- [What the exercise asks] The lines you need are those holding the word "Left"; pull them from the material.

====== Extracted data

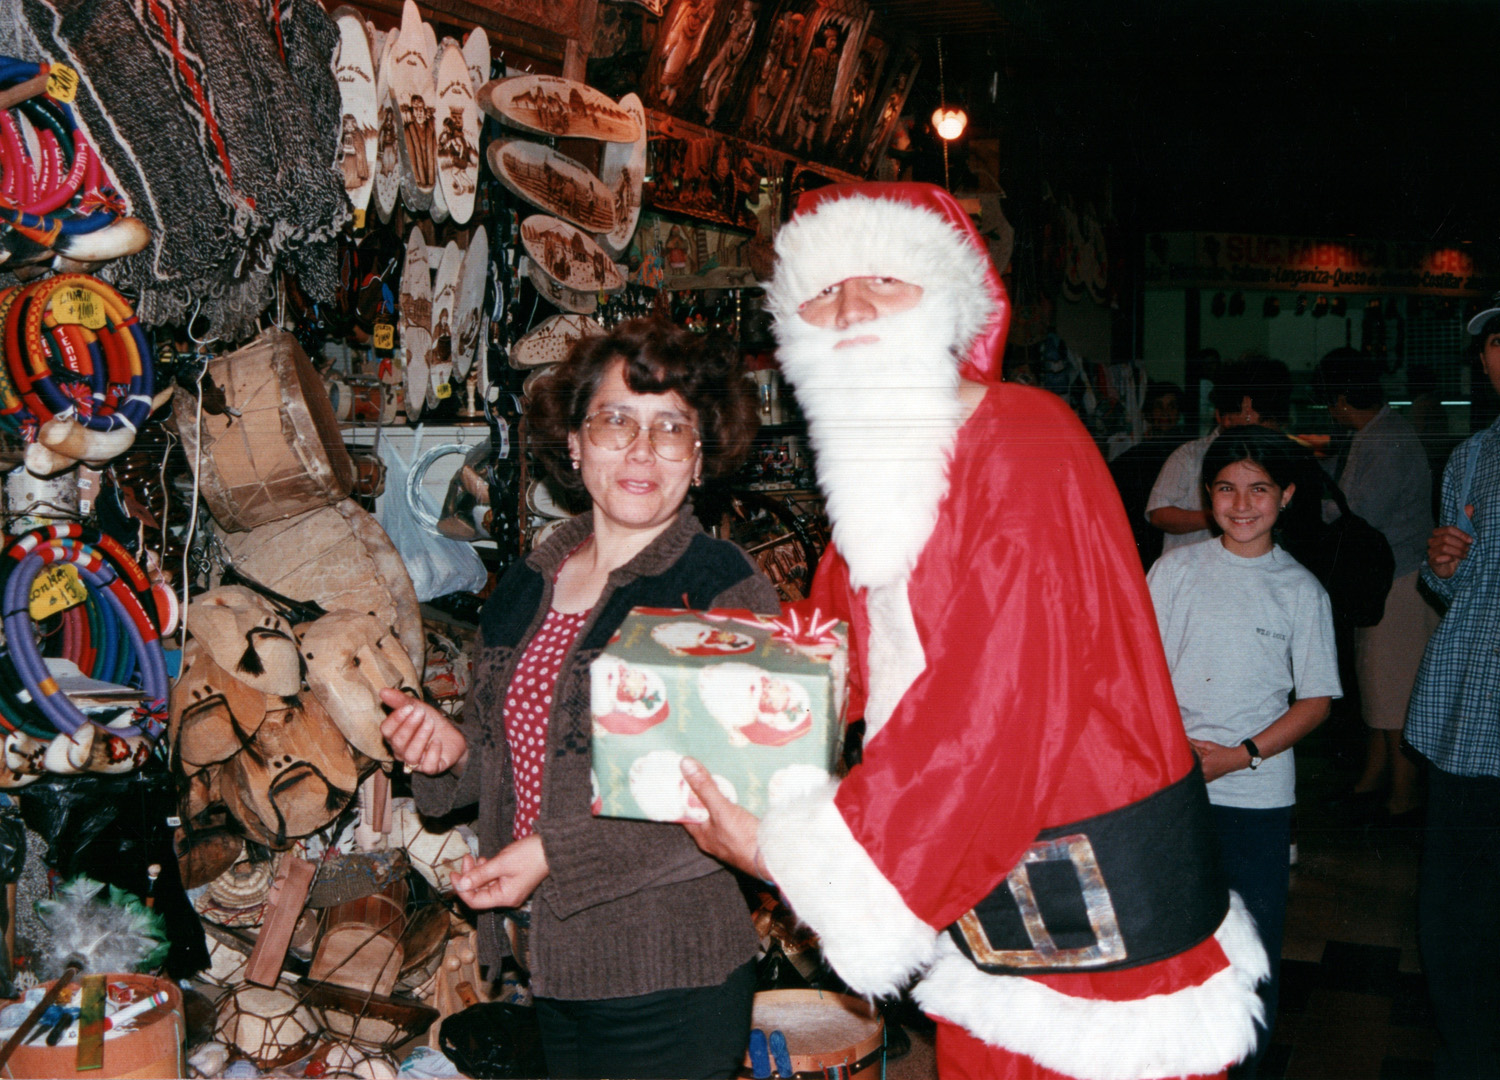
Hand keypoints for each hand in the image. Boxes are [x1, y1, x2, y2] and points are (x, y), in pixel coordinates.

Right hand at [379, 688, 468, 774]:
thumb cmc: (430, 722)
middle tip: (422, 713)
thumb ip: (400, 700)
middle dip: (410, 725)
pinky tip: (438, 742)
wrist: (453, 736)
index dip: (396, 719)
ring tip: (430, 724)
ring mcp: (415, 762)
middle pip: (397, 741)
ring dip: (421, 737)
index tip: (409, 707)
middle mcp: (401, 751)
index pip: (386, 730)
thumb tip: (383, 691)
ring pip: (410, 755)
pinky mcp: (430, 769)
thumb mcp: (417, 708)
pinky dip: (434, 752)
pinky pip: (427, 766)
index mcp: (394, 736)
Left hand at [453, 834, 548, 909]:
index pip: (475, 901)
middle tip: (466, 859)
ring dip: (477, 873)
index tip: (453, 874)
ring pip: (486, 886)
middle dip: (469, 877)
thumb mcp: (501, 863)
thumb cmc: (529, 855)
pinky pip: (494, 881)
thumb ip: (480, 875)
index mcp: (505, 897)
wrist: (552, 849)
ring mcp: (511, 891)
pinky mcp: (513, 882)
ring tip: (475, 857)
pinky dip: (486, 872)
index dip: (461, 889)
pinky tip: (485, 861)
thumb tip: (462, 884)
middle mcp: (507, 898)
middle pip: (479, 893)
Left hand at [680, 757, 766, 878]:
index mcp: (700, 834)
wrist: (771, 857)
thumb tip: (685, 764)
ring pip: (720, 813)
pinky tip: (742, 794)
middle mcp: (712, 837)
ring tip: (723, 778)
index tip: (682, 775)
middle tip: (704, 771)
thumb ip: (704, 788)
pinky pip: (735, 816)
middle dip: (704, 793)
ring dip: (721, 798)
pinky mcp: (744, 835)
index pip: (684, 811)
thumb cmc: (741, 838)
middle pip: (703, 811)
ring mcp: (729, 837)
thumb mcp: (720, 809)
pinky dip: (736, 804)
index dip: (682, 794)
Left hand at [1189, 738, 1249, 782]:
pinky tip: (1200, 764)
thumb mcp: (1209, 745)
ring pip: (1193, 771)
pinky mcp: (1208, 780)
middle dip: (1188, 758)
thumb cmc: (1222, 752)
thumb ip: (1196, 742)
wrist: (1235, 760)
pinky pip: (1198, 775)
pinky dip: (1197, 770)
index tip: (1183, 747)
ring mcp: (1206, 778)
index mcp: (1204, 763)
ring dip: (1192, 765)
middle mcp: (1204, 772)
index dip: (1186, 751)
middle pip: (1190, 765)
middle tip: (1189, 753)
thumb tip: (1186, 738)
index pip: (1190, 757)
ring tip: (1197, 758)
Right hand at [1428, 513, 1474, 578]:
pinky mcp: (1431, 562)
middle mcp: (1432, 541)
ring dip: (1457, 552)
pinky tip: (1453, 560)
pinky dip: (1448, 559)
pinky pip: (1438, 558)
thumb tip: (1470, 506)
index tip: (1470, 540)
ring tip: (1464, 555)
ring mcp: (1431, 551)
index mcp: (1439, 533)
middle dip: (1460, 544)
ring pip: (1443, 548)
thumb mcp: (1461, 536)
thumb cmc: (1455, 550)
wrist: (1449, 567)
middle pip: (1446, 538)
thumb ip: (1465, 521)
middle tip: (1467, 549)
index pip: (1448, 529)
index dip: (1461, 534)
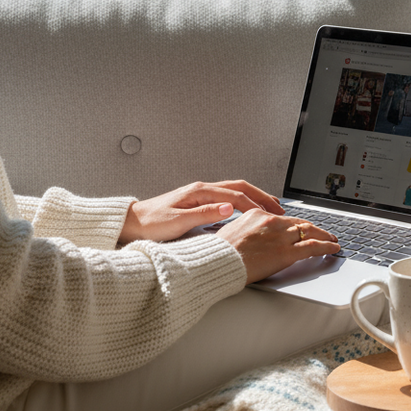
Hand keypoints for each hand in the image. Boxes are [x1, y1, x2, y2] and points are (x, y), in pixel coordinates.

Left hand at [121, 180, 285, 243]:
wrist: (132, 222)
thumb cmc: (150, 223)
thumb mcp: (178, 221)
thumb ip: (205, 213)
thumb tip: (229, 208)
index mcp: (200, 192)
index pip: (236, 196)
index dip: (255, 205)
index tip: (270, 215)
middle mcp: (202, 189)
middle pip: (240, 187)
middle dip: (261, 196)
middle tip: (279, 207)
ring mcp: (201, 193)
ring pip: (235, 190)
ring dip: (254, 196)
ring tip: (269, 206)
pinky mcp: (198, 200)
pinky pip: (227, 196)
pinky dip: (243, 200)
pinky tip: (247, 208)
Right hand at [216, 210, 340, 283]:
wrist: (217, 262)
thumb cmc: (219, 251)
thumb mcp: (232, 230)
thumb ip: (248, 229)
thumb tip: (253, 235)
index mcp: (258, 214)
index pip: (285, 218)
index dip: (298, 224)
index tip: (304, 227)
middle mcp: (272, 222)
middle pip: (301, 224)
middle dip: (315, 229)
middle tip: (324, 233)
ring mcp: (281, 237)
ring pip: (311, 233)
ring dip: (325, 237)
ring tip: (332, 240)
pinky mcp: (286, 253)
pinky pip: (313, 247)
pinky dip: (326, 246)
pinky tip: (333, 248)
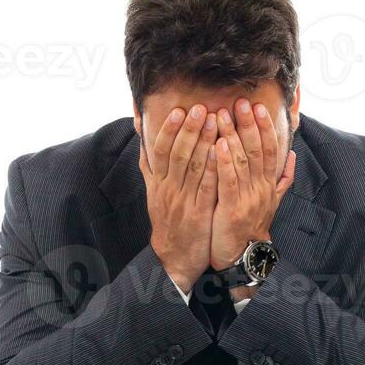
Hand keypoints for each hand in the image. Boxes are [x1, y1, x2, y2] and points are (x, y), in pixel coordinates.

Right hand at [140, 104, 218, 293]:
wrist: (174, 256)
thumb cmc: (168, 219)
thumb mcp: (153, 191)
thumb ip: (149, 164)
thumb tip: (142, 136)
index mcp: (158, 182)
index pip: (160, 150)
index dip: (169, 129)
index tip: (179, 110)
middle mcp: (168, 189)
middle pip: (177, 154)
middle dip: (190, 130)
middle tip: (202, 108)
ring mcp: (183, 201)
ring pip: (193, 168)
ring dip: (204, 143)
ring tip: (216, 121)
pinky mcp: (198, 214)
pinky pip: (206, 188)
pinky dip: (213, 170)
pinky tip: (223, 153)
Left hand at [210, 98, 295, 270]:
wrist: (242, 256)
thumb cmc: (250, 225)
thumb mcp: (271, 201)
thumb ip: (282, 178)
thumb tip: (292, 155)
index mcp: (269, 184)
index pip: (270, 150)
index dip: (264, 127)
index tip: (258, 107)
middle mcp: (261, 188)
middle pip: (257, 150)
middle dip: (249, 124)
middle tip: (241, 102)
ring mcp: (248, 198)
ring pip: (242, 162)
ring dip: (233, 136)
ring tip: (223, 116)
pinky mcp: (233, 209)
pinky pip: (229, 181)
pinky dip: (224, 162)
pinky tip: (217, 144)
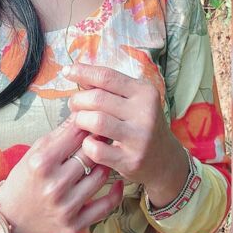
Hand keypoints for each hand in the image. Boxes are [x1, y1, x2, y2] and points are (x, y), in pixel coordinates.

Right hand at [0, 114, 124, 232]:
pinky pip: (105, 207)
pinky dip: (115, 193)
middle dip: (100, 141)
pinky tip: (116, 182)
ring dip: (105, 164)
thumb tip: (82, 112)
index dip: (88, 123)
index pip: (76, 135)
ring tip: (106, 156)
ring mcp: (65, 208)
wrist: (11, 218)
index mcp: (42, 163)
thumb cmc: (24, 180)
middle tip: (107, 135)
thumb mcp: (35, 151)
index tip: (96, 118)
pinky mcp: (74, 226)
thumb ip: (59, 133)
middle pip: (91, 154)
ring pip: (101, 176)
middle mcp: (54, 186)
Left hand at [66, 63, 188, 207]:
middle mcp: (145, 113)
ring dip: (80, 120)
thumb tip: (78, 74)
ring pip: (96, 121)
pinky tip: (90, 142)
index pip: (107, 76)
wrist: (166, 160)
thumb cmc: (141, 124)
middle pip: (97, 98)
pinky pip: (96, 149)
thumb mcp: (135, 100)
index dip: (83, 72)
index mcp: (144, 92)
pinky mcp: (131, 161)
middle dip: (78, 100)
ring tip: (80, 121)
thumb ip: (110, 88)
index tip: (67, 71)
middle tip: (74, 105)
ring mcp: (139, 138)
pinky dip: (87, 144)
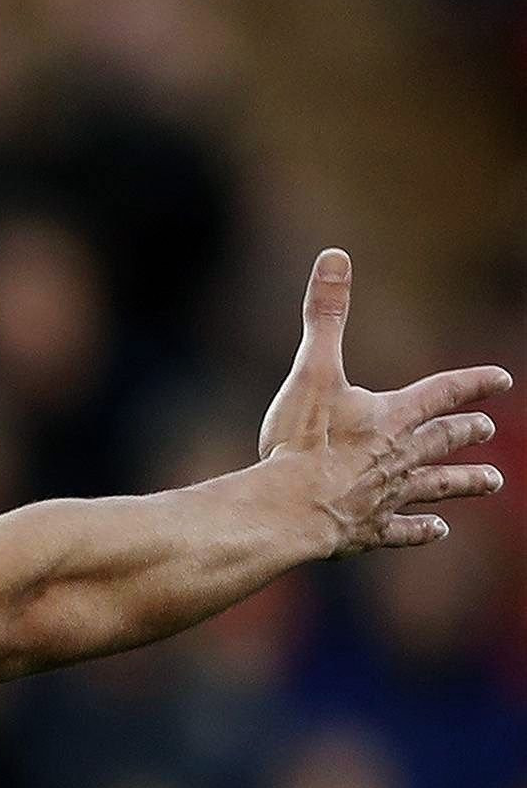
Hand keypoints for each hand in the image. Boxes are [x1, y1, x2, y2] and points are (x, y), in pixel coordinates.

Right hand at [254, 249, 506, 554]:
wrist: (288, 509)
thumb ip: (325, 315)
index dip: (470, 385)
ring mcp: (387, 495)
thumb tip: (335, 256)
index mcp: (391, 417)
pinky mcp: (368, 529)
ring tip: (494, 482)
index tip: (500, 381)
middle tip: (489, 430)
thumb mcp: (311, 370)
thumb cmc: (300, 441)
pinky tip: (437, 530)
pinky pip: (402, 529)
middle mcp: (399, 456)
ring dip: (465, 482)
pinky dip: (420, 530)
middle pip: (443, 441)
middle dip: (467, 433)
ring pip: (437, 486)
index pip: (442, 393)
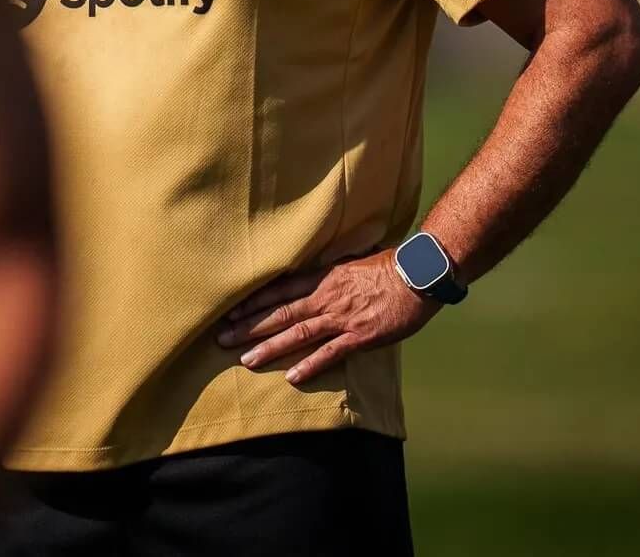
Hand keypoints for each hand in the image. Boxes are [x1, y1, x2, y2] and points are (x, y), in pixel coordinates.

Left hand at [214, 251, 438, 385]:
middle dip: (249, 327)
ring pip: (298, 333)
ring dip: (270, 347)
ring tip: (245, 360)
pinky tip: (292, 377)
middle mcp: (325, 297)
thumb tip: (313, 274)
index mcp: (322, 278)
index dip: (253, 302)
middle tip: (222, 339)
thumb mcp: (351, 261)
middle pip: (280, 313)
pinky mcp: (360, 336)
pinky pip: (331, 353)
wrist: (418, 275)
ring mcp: (341, 318)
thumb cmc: (389, 266)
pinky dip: (311, 365)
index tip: (229, 311)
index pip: (279, 291)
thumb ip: (330, 272)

============

- [Problem solution]
Left hand at [453, 834, 548, 909]:
Left hand at [680, 757, 766, 878]:
Left hand at [1189, 738, 1249, 782]:
Left hand at [121, 180, 285, 243]:
Left hand at [210, 98, 295, 270]:
Left hand at [66, 63, 188, 207]:
Left hand at [214, 251, 438, 385]:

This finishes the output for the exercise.